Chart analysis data
--*--

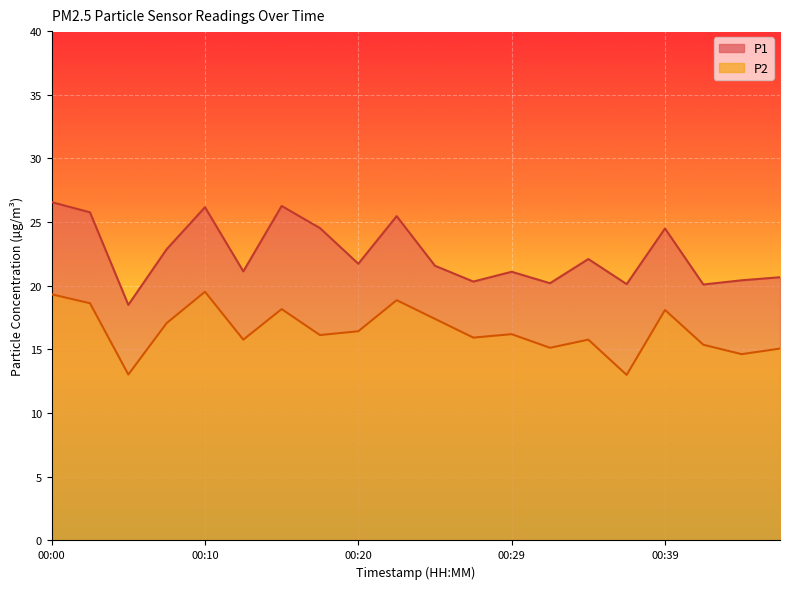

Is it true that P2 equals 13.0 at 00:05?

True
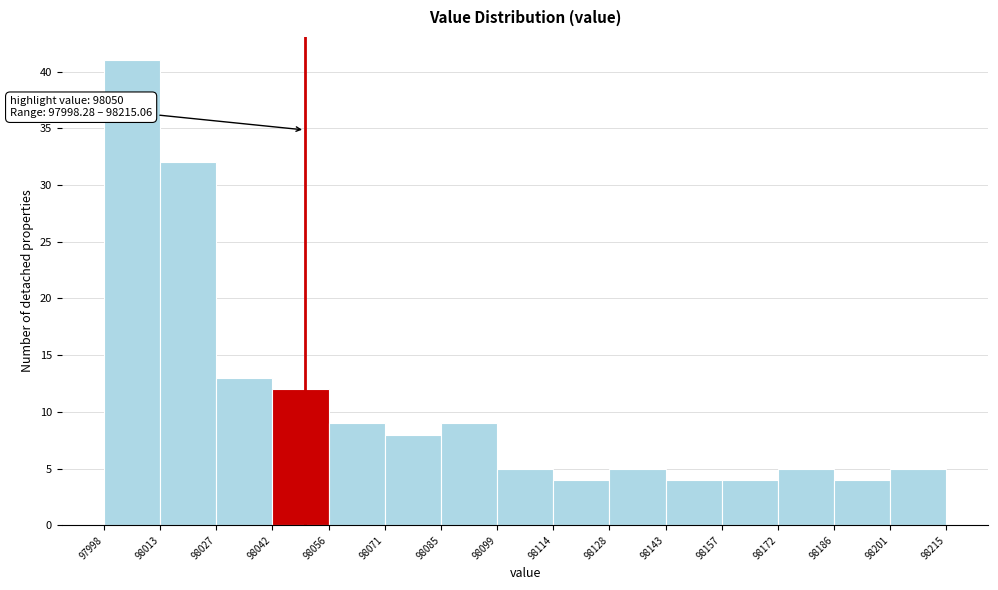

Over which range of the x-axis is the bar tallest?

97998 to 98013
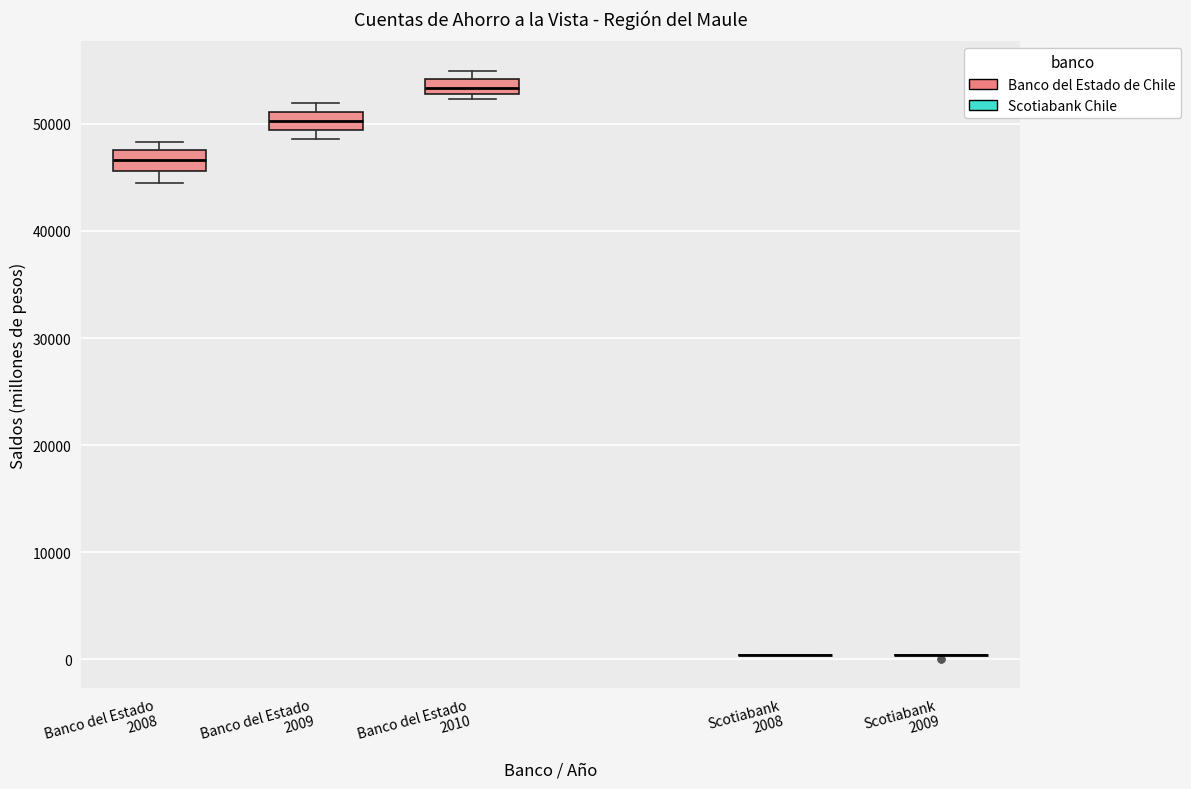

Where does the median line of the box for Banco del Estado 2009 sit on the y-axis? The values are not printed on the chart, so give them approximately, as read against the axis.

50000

--*--

Format every line of the rows above as a JSON list of strings, with one string per line and no blank lines. Omit the pictures.

[
  "Is it true that P2 equals 13.0 at 00:05?",
  "True",
  "Over which range of the x-axis is the bar tallest?",
  "97998 to 98013",
  "Where does the median line of the box for Banco del Estado 2009 sit on the y-axis? The values are not printed on the chart, so give them approximately, as read against the axis.",
  "50000"
]